*REQUIRED ACTIONS*.
A. List every argument passed to the junit step in the AUnit passage below, giving each one with its value.
B. Rewrite the part of the AUnit passage below that begins at the words "The AUnit stage" and stops after "Plugin (GitHub Project).", replacing "XML file" with "report file".
C. Continue the AUnit passage below from the point where it stops.

*READING PASSAGE*.
=== Begin Enclosure ===
The AUnit stage will execute AUnit test runs on a SAP BTP ABAP environment system via the step abapEnvironmentRunAUnitTest. These results will be pinned to the respective Jenkins Jobs as an XML file in the JUnit format. Per default this file will be named AUnitResults.xml. You can change the file name via the step parameter aUnitResultsFileName. Jenkins offers the possibility to display the AUnit results utilizing the JUnit format with the JUnit Plugin (GitHub Project).

To achieve this, create a file .pipeline/extensions/AUnit.groovy with the following content:

void call(Map params) {
  //access stage name
  echo "Start - Extension for stage: ${params.stageName}"

  //access config
  echo "Current stage config: ${params.config}"

  //execute original stage as defined in the template
  params.originalStage()

  junit skipPublishingChecks: true, allowEmptyResults: true, testResults: '**/AUnitResults.xml'

  echo "End - Extension for stage: ${params.stageName}"
=== End Enclosure ===
*EXCERPTED RECORDS*.
=== Begin Enclosure ===
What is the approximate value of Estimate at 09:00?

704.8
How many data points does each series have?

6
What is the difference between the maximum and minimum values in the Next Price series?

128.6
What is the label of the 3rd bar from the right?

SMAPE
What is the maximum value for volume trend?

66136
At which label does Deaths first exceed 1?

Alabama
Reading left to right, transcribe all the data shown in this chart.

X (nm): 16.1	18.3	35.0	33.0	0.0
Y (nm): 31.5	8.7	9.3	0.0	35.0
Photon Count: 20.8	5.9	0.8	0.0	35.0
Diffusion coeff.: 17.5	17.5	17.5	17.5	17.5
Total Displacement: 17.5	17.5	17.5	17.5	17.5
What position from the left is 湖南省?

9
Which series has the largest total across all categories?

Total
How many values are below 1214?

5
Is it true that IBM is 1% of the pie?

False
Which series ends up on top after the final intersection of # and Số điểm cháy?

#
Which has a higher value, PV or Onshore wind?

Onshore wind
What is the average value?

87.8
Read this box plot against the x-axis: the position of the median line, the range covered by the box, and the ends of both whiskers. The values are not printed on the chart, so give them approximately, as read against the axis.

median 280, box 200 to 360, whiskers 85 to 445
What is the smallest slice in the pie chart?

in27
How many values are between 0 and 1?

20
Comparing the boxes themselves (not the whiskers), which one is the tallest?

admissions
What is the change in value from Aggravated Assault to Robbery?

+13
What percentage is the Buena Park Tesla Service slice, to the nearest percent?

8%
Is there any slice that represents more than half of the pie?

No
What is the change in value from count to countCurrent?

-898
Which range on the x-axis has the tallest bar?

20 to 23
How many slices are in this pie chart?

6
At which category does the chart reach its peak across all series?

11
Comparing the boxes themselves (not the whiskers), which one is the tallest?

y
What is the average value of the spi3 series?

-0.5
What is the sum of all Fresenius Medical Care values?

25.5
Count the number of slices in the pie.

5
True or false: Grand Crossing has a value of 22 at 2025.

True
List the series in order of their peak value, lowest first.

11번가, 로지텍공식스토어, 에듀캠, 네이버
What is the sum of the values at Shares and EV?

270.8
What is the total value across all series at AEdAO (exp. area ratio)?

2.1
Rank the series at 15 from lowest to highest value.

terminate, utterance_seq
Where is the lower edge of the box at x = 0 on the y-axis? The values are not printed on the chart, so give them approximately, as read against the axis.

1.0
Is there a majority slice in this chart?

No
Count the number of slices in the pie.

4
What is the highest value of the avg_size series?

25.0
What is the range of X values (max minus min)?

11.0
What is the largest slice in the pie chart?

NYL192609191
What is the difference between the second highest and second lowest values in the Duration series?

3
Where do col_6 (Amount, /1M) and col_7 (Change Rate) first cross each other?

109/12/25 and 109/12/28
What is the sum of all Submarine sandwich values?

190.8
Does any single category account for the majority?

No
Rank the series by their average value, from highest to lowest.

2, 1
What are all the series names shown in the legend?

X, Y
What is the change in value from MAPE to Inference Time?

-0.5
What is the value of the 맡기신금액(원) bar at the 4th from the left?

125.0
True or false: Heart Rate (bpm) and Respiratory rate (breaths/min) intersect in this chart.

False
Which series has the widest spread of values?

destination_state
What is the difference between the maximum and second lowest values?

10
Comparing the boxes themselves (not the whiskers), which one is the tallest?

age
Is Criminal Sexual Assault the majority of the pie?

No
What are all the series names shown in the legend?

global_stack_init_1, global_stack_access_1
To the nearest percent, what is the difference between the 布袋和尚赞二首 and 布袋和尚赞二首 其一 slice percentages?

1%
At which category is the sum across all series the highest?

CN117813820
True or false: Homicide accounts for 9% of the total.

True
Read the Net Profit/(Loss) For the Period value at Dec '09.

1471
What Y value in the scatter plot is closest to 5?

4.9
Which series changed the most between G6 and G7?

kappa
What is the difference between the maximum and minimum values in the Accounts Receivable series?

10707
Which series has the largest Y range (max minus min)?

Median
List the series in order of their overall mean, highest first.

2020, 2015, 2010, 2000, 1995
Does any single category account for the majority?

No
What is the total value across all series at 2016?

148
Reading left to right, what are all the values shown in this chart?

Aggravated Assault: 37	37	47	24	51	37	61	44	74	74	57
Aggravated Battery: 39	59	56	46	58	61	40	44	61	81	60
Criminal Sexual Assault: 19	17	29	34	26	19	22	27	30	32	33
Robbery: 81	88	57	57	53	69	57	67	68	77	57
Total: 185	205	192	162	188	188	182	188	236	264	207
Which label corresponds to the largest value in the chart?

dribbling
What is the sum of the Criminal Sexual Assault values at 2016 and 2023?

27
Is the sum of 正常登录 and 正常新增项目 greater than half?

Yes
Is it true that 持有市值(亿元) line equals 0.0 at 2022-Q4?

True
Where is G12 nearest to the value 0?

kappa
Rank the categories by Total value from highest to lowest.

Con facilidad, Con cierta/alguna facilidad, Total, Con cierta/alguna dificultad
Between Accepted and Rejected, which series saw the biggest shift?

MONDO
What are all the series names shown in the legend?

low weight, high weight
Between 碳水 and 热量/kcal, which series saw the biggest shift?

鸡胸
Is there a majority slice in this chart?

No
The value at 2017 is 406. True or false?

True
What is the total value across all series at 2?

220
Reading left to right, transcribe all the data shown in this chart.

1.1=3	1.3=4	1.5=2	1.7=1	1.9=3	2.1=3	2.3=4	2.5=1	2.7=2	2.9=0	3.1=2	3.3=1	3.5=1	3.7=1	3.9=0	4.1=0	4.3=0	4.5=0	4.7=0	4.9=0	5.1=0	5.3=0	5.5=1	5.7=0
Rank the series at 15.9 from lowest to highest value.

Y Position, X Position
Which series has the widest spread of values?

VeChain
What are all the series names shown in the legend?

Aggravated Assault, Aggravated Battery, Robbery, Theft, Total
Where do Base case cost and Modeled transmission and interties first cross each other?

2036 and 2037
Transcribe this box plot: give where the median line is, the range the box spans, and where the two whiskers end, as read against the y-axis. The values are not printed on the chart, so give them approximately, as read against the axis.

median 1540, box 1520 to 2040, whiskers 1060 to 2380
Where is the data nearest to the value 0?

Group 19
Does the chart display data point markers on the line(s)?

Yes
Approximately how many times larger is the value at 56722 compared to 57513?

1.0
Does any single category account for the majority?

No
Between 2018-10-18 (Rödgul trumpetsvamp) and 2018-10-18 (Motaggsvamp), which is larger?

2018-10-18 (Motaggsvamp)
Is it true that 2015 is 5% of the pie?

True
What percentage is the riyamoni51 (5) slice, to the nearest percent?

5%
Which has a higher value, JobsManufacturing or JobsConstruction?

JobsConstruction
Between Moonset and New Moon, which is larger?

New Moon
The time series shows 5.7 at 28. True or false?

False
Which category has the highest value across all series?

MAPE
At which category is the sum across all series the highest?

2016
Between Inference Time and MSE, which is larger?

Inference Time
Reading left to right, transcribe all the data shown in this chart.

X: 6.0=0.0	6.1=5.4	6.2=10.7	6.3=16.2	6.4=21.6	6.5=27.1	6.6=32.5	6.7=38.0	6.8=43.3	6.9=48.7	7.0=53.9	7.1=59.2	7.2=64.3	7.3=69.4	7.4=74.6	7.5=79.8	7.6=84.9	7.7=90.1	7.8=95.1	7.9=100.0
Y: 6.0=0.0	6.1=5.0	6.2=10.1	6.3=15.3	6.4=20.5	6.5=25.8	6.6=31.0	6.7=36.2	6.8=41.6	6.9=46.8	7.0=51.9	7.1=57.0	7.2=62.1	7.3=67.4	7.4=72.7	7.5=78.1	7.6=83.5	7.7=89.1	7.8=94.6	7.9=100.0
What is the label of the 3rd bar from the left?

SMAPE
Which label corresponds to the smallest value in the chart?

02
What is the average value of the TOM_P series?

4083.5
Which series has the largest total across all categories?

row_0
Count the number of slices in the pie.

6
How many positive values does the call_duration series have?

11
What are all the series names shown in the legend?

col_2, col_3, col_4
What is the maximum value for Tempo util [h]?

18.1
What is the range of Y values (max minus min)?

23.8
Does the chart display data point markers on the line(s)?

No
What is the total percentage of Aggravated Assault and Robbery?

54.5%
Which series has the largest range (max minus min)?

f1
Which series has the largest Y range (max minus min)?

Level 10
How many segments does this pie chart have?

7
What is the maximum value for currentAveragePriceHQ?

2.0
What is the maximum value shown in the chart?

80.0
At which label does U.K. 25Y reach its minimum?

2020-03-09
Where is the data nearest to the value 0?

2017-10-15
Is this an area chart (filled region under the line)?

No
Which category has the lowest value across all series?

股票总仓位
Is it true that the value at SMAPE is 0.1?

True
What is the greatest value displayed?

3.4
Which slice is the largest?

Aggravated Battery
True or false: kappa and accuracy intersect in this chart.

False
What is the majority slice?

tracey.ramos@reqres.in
=== End Enclosure ===
*YOUR RESPONSES*.
A.
skipPublishingChecks: true
allowEmptyResults: true
testResults: '**/AUnitResults.xml'

B.
The AUnit stage will execute AUnit test runs on a SAP BTP ABAP environment system via the step abapEnvironmentRunAUnitTest. These results will be pinned to the respective Jenkins Jobs as an report file in the JUnit format. Per default this file will be named AUnitResults.xml. You can change the file name via the step parameter aUnitResultsFileName. Jenkins offers the possibility to display the AUnit results utilizing the JUnit format with the JUnit Plugin (GitHub Project).

C.
}
return this

You can simply use the JUnit Plugin for Jenkins in the AUnit stage within the .pipeline/extensions/AUnit.groovy file by using the junit command. You can set optional parameters like skipPublishingChecks: true in order to disable an integration to the GitHub Checks API. allowEmptyResults: true allows the build status of the Jenkins run to be SUCCESS even if there have been no results from the respective AUnit test run in the test results file. Vice versa, allowEmptyResults: false will set the build status to FAILURE if the test results file contains no results. The testResults parameter specifies the path to the AUnit test results file which has been saved and pinned to the Jenkins job in the abapEnvironmentRunAUnitTest step. Please refer to the documentation of the (JUnit Plugin) for more detailled information on the usage and configuration of the JUnit plugin parameters.

4. Extend the AUnit stage to send AUnit results via E-Mail

In general when executing the AUnit stage, the respective AUnit results will normally be pinned to the Jenkins Job in a JUnit XML format. Additionally, you can set the generateHTML flag to true for the abapEnvironmentRunAUnitTest step. This includes the generation of an HTML document containing the AUnit results for the abapEnvironmentRunAUnitTest step that will also be pinned to the respective Jenkins Job. The AUnit results can be attached to an E-Mail or being sent as the E-Mail body with the Email Extension Plugin (GitHub Project) using the emailext() method. Make sure that you have configured the Email Extension Plugin correctly before using it.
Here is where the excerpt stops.